(Excerpts from a dataset)
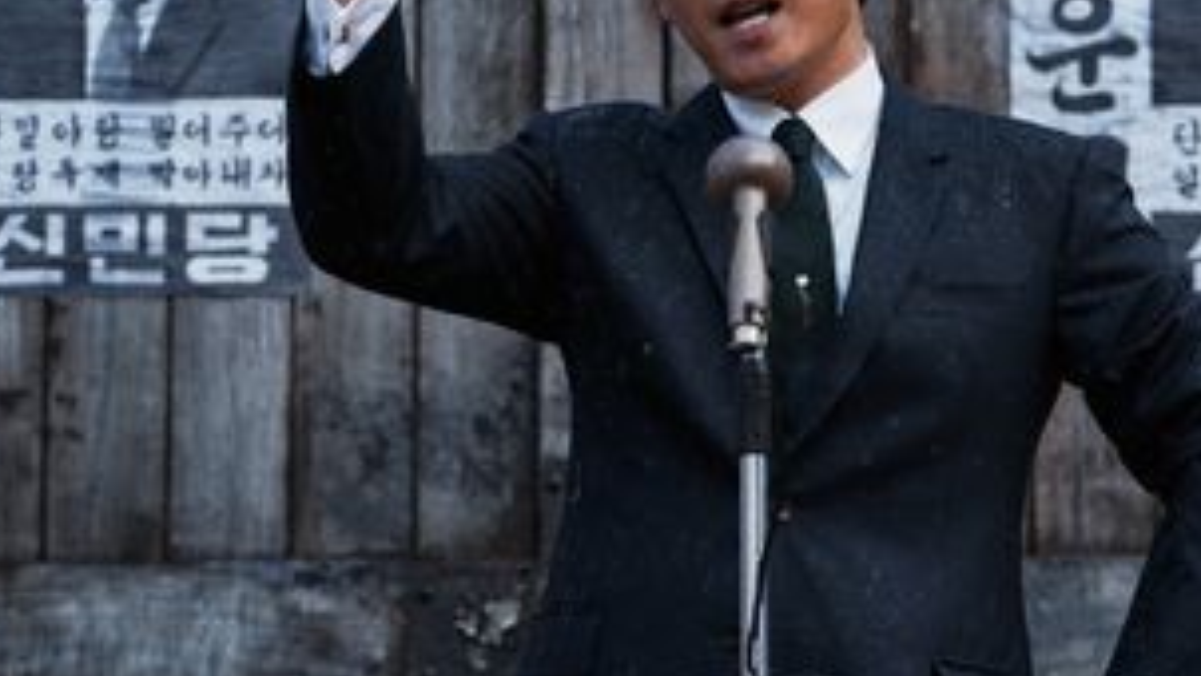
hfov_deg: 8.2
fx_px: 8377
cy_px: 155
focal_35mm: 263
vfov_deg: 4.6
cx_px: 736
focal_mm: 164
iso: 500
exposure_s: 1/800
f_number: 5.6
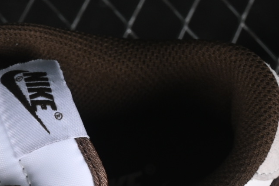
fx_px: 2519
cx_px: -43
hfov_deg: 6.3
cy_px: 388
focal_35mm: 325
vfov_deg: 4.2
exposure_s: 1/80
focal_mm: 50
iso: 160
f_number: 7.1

--

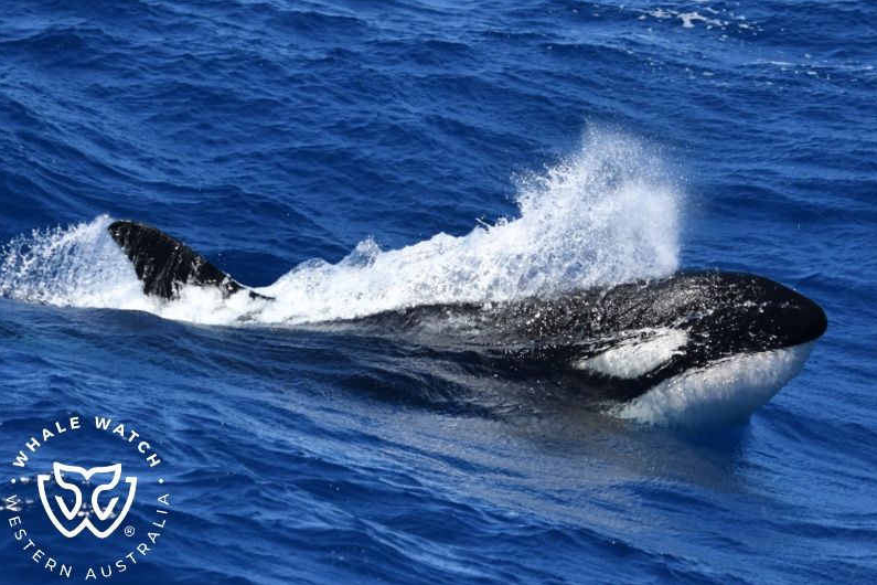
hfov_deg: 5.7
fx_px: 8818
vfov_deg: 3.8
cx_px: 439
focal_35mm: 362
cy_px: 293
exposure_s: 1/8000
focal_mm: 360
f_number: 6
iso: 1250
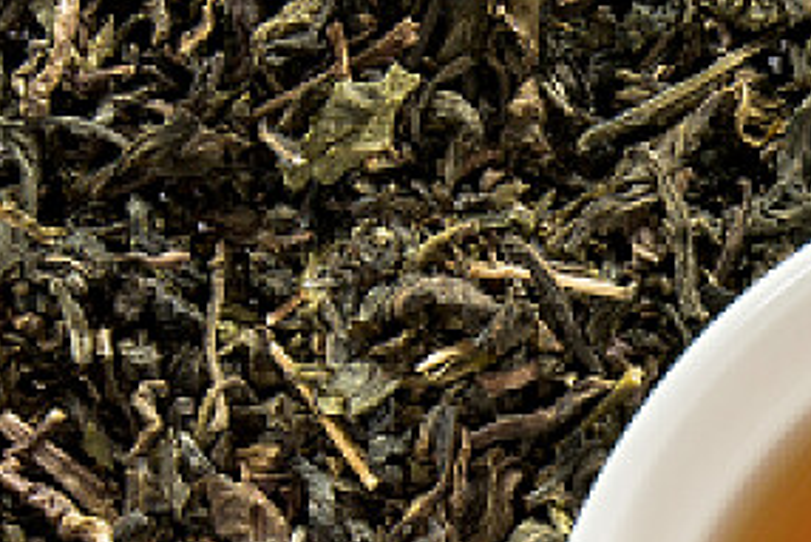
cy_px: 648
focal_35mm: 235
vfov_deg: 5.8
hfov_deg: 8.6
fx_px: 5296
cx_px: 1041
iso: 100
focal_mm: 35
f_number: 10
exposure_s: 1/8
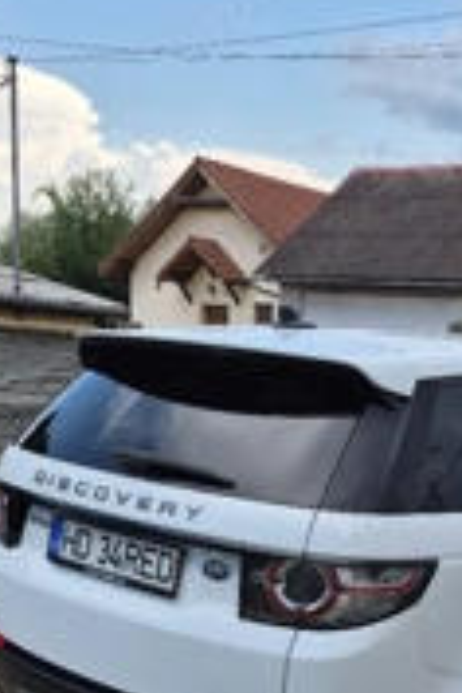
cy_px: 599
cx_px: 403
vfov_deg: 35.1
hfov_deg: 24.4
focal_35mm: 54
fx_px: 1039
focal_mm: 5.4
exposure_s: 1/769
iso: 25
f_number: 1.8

--

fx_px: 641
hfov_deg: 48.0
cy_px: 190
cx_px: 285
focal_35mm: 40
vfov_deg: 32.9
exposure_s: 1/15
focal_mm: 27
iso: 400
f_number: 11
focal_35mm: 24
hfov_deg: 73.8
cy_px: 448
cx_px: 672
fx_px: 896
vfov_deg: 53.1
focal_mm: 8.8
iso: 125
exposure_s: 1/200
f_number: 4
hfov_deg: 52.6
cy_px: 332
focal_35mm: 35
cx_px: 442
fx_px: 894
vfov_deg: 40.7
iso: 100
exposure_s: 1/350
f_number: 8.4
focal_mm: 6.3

• Instructions to follow: Would you output the lines above from the line holding "hfov_deg: 8.2" up to and including the line holding "f_number: 7.1", exactly and only those, with no pictures?

• Answer section:
hfov_deg: 8.2
fx_px: 8377
cy_px: 155
focal_35mm: 263
vfov_deg: 4.6
cx_px: 736
focal_mm: 164
iso: 500
exposure_s: 1/800
f_number: 5.6
fx_px: 2519
cx_px: -43
hfov_deg: 6.3
cy_px: 388
focal_35mm: 325
vfov_deg: 4.2
exposure_s: 1/80
focal_mm: 50
iso: 160
f_number: 7.1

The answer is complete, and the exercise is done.